JUE Insight: The (Non-)Effect of Opportunity Zones on Housing Prices
Jiafeng Chen, Edward Glaeser, David Wessel

TL;DR
This study evaluates the impact of America's Opportunity Zones policy on local housing prices, finding minimal effects on prices and some evidence of increased residential permitting, indicating limited neighborhood change.
Contribution
It provides the first rigorous empirical analysis of OZs' effects on housing prices and permits, comparing OZs with eligible non-included areas and neighboring regions.
Findings
OZs do not significantly increase housing prices.
OZ status may reduce prices in areas with little employment.

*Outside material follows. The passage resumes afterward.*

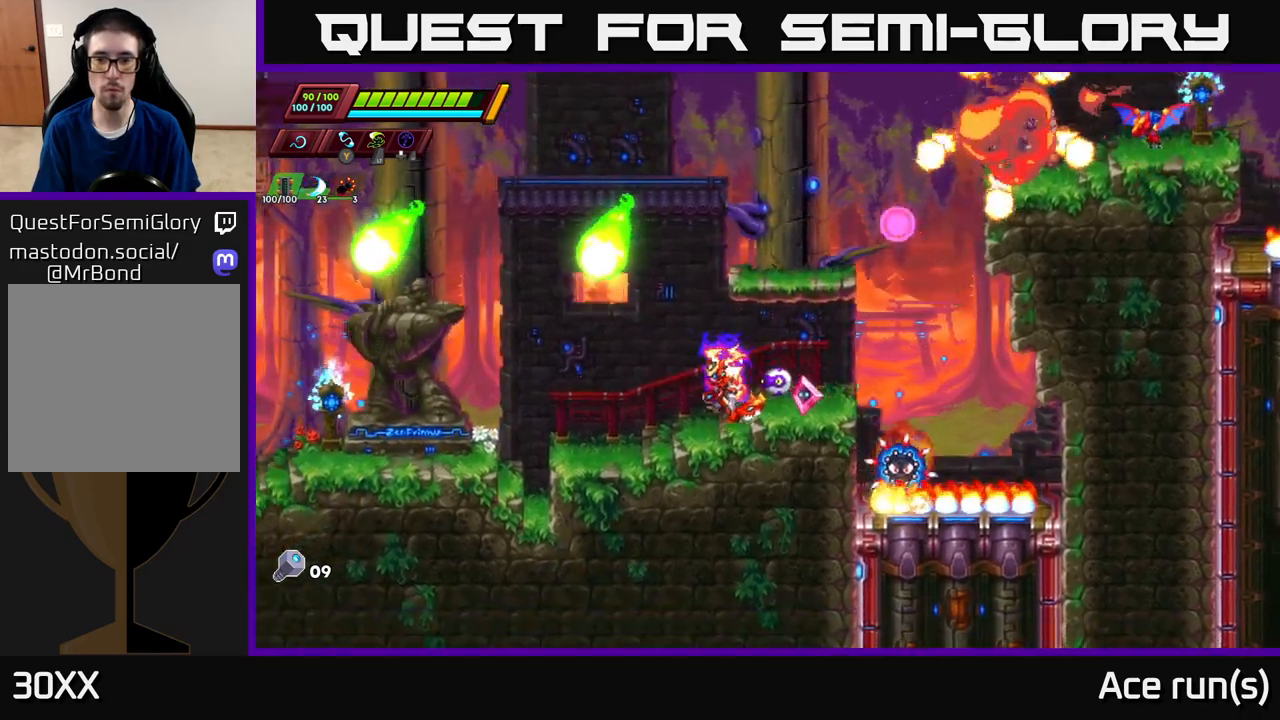
{"buttons": [], "left_stick": "left", "right_stick": "center", "events": [[50, "A", "up"], [83, "left_stick", "down-right"], [300, "left_stick", "down"], [317, "X", "down"], [417, "X", "up"], [467, "left_stick", "left"]]}
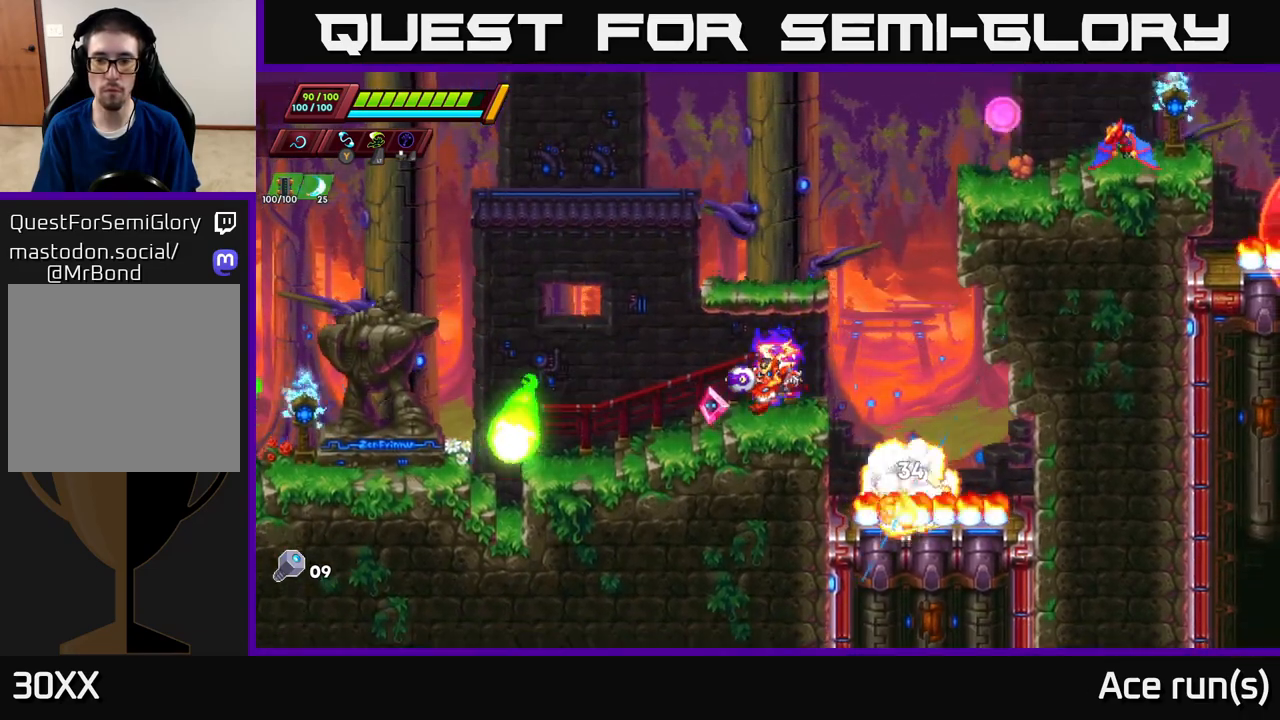
{"buttons": ["A", "R2"], "left_stick": "right", "right_stick": "center", "events": [[250, "A", "down"], [267, "left_stick", "right"], [317, "R2", "down"]]}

There is some evidence OZs increase residential permitting.
Abstract
Will the Opportunity Zones (OZ) program, America's largest new place-based policy in decades, generate neighborhood change? We compare single-family housing price growth in OZs with price growth in areas that were eligible but not included in the program. We also compare OZs to their nearest geographic neighbors. Our most credible estimates rule out price impacts greater than 0.5 percentage points with 95% confidence, suggesting that, so far, home buyers don't believe that this subsidy will generate major neighborhood change. OZ status reduces prices in areas with little employment, perhaps because buyers think that subsidizing new investment will increase housing supply. Mixed evidence suggests that OZs may have increased residential permitting.